Atheists small minority in USA
From the Los Angeles Times
92% of Americans believe in God or a universal spirit, Pew survey finds
Californians, however, are less likely to consider religion 'very important.' Of the 36,000 people surveyed, 42% said they think Hollywood is a corrupting influence.
By Duke Helfand
Los Angeles Times Staff Writer
9:22 AM PDT, June 23, 2008
Americans overwhelmingly believe in God and consider religion an important part of their lives, even as many shun weekly worship services, according to a national survey released today that also found great diversity in religious beliefs and practices.
Ninety-two percent of those interviewed for the U.S. Religious Landscape Survey said they believe in the existence of God or a universal spirit, and 58% said they pray privately every day.
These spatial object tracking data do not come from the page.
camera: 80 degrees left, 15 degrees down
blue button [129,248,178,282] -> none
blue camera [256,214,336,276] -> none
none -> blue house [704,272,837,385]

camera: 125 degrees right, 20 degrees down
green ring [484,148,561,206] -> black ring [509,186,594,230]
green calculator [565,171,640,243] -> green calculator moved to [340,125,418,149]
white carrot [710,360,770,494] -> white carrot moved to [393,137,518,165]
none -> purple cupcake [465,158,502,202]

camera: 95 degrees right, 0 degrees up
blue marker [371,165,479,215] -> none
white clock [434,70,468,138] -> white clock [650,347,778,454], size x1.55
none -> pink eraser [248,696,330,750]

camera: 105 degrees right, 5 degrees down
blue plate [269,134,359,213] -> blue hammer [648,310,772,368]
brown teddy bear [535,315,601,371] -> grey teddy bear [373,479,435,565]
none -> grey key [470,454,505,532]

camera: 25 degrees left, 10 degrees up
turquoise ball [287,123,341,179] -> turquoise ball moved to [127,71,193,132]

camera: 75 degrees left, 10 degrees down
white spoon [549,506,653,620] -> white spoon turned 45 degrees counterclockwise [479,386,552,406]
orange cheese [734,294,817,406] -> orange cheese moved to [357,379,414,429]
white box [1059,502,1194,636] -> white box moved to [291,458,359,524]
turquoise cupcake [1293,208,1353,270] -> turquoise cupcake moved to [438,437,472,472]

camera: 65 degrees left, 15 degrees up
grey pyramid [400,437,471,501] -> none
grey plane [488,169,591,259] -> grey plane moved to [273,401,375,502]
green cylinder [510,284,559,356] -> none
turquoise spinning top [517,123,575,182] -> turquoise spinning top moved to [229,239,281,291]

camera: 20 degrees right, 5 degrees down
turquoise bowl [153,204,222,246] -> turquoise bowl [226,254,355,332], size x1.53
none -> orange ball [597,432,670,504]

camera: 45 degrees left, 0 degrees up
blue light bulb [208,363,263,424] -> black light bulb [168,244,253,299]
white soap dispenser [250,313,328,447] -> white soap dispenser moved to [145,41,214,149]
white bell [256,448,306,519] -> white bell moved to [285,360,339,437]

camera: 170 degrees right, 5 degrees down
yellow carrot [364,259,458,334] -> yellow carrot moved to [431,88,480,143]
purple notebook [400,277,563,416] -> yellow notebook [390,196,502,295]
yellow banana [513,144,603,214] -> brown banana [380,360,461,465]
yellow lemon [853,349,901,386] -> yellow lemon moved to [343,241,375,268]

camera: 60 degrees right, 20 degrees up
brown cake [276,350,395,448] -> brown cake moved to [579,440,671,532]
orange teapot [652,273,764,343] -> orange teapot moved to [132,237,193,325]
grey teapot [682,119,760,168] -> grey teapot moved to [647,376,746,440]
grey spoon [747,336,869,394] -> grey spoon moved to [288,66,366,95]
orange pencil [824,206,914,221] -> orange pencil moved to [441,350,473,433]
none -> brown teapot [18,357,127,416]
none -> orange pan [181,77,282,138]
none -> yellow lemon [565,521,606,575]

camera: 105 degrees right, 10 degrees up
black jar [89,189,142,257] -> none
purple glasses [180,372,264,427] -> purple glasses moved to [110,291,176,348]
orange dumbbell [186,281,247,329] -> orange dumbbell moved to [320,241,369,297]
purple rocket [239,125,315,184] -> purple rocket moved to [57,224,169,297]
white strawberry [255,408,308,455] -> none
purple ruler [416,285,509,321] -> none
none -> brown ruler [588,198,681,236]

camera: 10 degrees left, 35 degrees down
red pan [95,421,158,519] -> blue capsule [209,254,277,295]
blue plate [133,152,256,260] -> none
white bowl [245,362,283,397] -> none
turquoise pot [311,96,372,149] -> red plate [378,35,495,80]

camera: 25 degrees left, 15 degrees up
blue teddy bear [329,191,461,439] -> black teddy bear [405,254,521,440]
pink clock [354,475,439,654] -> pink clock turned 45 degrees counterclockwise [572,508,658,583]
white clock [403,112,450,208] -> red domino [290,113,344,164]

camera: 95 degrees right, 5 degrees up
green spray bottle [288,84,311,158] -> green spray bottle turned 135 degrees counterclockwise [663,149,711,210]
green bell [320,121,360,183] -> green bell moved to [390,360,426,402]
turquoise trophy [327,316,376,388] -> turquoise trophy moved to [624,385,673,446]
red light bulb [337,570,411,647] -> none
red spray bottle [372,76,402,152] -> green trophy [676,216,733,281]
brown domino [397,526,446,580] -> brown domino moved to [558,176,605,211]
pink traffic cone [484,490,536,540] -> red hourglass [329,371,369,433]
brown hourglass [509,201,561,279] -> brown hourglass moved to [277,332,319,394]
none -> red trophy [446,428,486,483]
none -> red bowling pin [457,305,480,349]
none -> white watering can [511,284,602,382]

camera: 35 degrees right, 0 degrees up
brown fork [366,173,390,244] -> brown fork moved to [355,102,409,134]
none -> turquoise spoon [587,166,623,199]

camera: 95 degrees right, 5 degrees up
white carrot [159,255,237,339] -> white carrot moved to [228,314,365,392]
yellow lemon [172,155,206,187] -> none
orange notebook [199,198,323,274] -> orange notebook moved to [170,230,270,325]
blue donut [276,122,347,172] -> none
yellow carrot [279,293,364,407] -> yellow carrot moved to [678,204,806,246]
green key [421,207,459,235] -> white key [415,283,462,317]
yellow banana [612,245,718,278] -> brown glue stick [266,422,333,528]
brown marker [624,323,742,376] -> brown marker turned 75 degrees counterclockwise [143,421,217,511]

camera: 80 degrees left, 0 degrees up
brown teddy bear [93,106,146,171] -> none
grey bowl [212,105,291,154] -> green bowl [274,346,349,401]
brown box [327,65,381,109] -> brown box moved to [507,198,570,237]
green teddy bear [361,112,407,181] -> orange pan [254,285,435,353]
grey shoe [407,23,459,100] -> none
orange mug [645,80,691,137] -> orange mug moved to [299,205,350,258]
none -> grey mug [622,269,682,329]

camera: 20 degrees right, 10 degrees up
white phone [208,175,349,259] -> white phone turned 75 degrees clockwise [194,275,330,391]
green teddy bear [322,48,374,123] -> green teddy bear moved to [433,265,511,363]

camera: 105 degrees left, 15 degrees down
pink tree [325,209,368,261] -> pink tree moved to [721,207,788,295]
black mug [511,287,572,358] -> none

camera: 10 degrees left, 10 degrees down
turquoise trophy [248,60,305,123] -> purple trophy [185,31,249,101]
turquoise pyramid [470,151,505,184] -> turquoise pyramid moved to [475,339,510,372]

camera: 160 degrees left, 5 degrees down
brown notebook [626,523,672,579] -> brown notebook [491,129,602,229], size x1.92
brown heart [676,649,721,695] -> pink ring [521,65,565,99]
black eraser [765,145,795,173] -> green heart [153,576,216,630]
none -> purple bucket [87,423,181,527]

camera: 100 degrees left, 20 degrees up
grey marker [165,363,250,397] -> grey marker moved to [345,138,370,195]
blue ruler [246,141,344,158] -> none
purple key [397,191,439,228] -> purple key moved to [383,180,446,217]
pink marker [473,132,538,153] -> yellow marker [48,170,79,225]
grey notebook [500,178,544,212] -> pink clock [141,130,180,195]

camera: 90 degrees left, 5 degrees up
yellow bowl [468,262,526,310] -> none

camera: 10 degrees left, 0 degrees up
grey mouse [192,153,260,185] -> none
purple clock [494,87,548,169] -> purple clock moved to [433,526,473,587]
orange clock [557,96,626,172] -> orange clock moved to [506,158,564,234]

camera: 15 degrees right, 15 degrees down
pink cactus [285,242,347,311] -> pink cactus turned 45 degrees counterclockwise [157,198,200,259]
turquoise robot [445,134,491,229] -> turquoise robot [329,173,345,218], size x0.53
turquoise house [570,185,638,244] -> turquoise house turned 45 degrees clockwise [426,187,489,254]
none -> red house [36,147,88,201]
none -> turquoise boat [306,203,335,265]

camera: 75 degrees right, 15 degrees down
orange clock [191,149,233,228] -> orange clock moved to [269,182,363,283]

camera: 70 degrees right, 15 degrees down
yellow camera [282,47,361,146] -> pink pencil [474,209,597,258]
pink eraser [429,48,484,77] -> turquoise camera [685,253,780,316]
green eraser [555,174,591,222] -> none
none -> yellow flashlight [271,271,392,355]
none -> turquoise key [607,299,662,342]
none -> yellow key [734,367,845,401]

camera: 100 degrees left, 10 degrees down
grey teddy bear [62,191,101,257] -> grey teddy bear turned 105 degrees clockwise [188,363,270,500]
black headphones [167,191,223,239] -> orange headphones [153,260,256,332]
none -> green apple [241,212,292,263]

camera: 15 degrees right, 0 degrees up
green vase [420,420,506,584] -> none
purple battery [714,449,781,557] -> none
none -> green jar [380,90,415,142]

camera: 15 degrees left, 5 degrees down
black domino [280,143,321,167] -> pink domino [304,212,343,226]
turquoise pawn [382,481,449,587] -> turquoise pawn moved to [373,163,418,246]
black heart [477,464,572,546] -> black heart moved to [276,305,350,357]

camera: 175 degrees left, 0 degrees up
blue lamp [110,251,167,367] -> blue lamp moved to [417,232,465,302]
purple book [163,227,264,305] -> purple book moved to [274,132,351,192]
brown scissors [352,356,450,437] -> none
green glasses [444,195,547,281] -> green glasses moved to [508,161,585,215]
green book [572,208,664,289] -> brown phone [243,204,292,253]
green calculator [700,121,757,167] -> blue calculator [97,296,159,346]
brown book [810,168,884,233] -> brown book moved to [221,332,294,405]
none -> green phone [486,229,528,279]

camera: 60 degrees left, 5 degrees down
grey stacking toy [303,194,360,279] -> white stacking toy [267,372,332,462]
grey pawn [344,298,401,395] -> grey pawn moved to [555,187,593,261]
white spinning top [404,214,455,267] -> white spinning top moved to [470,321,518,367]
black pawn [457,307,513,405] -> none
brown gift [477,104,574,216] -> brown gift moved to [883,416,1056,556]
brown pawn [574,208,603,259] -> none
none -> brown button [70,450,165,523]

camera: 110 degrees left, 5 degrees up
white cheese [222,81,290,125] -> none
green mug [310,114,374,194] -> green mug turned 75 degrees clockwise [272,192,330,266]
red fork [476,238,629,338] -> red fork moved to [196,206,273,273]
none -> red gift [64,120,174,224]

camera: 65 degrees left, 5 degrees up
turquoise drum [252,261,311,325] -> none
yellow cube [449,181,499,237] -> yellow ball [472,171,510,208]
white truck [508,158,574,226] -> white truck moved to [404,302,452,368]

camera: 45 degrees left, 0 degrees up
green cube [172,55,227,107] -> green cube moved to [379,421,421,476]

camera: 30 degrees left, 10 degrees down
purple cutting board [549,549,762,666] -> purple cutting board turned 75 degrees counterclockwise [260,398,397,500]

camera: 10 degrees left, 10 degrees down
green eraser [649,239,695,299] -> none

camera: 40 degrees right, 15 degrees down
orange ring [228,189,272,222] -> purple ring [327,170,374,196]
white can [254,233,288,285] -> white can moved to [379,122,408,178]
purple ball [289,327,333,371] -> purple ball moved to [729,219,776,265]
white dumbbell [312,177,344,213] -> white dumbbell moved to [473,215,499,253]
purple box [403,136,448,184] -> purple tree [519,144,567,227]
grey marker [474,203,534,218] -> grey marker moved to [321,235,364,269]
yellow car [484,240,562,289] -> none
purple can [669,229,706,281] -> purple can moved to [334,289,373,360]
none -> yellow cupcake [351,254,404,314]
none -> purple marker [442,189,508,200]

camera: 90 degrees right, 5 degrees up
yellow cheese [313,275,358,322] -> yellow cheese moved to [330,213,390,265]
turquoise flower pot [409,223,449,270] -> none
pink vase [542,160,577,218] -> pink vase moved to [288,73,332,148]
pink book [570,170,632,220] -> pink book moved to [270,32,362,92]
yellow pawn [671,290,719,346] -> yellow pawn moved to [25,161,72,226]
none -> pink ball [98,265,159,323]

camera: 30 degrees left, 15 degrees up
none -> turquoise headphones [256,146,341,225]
But California, like other states along the country's two coasts, resisted the prevailing national tendencies.
Californians are less likely than other Americans to consider religion "very important" in their lives or to be "absolutely certain" in their belief in God.
Californians pray less than others in many parts of the country. They are less inclined to take the word of God literally. And they are ready to embrace "more than one true way" of interpreting their religious teachings.
Fifty-nine percent said that homosexuality should be accepted by society, compared with 50% of people nationwide who hold that view.
"The West Coast generally is less religiously observant, less certain about religious beliefs," said John Green, a senior fellow with the Pew Forum on Religion & Public Life, which produced the survey.
"The West Coast was settled last," Green added. "It has been growing fairly rapidly and has a unique amount of dynamism in [its] societies."
Meanwhile, one of California's signature industries and locales -- Hollywood -- appears to be a corrupting influence, at least in the eyes of some Americans. Forty-two percent said they feel their values are threatened by the entertainment capital; 56% were not threatened.
The survey, based on interviews in English and Spanish during 2007 with more than 36,000 people, is the Pew forum's second report this year.
An initial survey in February found that Americans are switching religious affiliations in ever-growing numbers or cutting ties to organized religion altogether. The study also found that Protestants, who hold a majority status in the United States, are close to becoming a minority.